At half-past nine, outside the colliery village of Sanderston, in the dank wet mist which blurred his gig-lamps, a man in a dogcart almost ran down the solitary figure keeping the middle of the road. Only one person was likely to be driving in such a place on such a night. Dr Tulloch, holding in his scarlet beast, peered downwards through the fog, his masterly invective suddenly cut short.
‘Great Lord Hippocrates! It’s you. Get in. Quick, will you – before the mare pulls my arms from their sockets.’ Tulloch wrapped the rug about his passenger; p
roceeded without questions; he knew the virtue of a healing silence.
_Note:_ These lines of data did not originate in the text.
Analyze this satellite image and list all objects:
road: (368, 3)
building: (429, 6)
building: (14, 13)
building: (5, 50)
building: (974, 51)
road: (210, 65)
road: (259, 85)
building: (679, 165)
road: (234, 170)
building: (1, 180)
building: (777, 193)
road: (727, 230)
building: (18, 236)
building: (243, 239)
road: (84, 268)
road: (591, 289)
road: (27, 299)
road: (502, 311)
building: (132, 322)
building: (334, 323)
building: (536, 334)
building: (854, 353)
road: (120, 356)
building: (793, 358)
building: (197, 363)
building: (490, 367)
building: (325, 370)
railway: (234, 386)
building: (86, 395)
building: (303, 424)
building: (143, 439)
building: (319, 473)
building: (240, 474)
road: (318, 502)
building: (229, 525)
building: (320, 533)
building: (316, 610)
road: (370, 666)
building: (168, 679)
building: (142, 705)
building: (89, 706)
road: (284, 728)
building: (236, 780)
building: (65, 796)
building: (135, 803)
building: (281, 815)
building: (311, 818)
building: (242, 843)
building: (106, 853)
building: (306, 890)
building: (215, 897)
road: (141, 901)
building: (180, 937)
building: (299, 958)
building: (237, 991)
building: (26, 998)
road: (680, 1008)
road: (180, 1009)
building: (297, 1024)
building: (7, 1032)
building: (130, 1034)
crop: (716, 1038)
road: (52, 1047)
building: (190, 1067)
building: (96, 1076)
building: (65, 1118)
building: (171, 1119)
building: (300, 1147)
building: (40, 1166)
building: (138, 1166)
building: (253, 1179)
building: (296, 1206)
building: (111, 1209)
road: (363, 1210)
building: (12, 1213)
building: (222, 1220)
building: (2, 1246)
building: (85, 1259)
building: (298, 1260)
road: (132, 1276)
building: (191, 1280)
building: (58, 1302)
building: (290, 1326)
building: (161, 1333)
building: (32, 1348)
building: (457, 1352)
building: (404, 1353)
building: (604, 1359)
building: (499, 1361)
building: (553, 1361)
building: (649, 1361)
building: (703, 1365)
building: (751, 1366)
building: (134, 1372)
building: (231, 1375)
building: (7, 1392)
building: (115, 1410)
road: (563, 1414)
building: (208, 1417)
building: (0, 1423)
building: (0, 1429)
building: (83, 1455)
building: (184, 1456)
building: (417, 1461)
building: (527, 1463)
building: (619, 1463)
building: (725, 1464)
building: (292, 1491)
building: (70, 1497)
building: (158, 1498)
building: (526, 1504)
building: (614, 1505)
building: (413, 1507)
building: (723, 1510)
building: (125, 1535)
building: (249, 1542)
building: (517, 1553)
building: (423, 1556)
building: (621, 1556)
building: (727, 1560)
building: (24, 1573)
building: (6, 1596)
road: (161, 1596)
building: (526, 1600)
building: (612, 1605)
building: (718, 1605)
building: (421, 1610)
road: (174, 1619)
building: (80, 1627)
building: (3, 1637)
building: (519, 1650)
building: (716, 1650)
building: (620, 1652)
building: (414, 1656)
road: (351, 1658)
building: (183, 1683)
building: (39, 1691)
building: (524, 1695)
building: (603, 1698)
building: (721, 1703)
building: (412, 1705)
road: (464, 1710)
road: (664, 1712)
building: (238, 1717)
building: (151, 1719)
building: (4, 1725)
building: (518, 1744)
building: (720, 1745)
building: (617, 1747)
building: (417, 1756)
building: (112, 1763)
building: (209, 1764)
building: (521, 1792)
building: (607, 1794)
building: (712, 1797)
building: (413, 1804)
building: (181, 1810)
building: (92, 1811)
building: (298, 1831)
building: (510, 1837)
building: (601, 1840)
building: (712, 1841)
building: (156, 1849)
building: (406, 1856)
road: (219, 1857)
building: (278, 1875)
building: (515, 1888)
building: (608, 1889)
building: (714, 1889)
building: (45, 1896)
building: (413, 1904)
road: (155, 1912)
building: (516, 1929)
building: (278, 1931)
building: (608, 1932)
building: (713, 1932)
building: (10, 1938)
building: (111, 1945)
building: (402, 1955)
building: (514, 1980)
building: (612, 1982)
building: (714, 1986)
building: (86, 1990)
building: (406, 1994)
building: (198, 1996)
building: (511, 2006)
By half-past ten Francis was drinking hot broth before the fire in the doctor’s living room, now bereft of its occupants and so unnaturally still the cat slept peacefully on the hearth-rug. A moment later Mrs Tulloch came in, her hair in plaits, her quilted dressing gown open above her night gown. She stood with her husband studying the dead-beat boy, who seemed unconscious of their presence, their murmured converse, wrapped in a curious apathy. Though he tried to smile, he could not when the doctor came forward, producing his stethoscope with a jocular air: ‘I’ll bet my boots that cough of yours is a put-up job.’ But he submitted, opening his shirt, letting the doctor tap, and listen to, his chest.
Tulloch’s saturnine face wore a queer expression as he straightened himself. His fund of humour had surprisingly dried up. He darted a look at his wife, bit his full lip, and suddenly kicked the cat.
‘Damn it to hell!’ he cried. ‘We use our children to build our battleships. We sweat them in our coal mines and our cotton-mills. We’re a Christian country. Well! I’m proud to be a pagan.’ He turned brusquely, quite fiercely, to Francis. ‘Look here, boy, who are these folks you knew in Tynecastle? What’s that – Bannon, eh? The Union Tavern. Get away home now and into bed unless you want treble pneumonia.’
Francis went home, resistance crushed in him. All the next week Mrs Glennie wore a martyred frown and Malcom a new checked waistcoat: price half a sovereign at the stores.
It was a dire week for Francis. His left side hurt him, especially when he coughed; he had to drag himself to work. He was aware, dimly, that his grandfather fought a battle for him. But Daniel was beaten down, defeated. All the little baker could do was to offer, humbly, some cherry cakes that Francis could not eat.
When Saturday afternoon came round he had not the strength to go out. He lay upstairs in his bedroom gazing in hopeless lethargy through the window.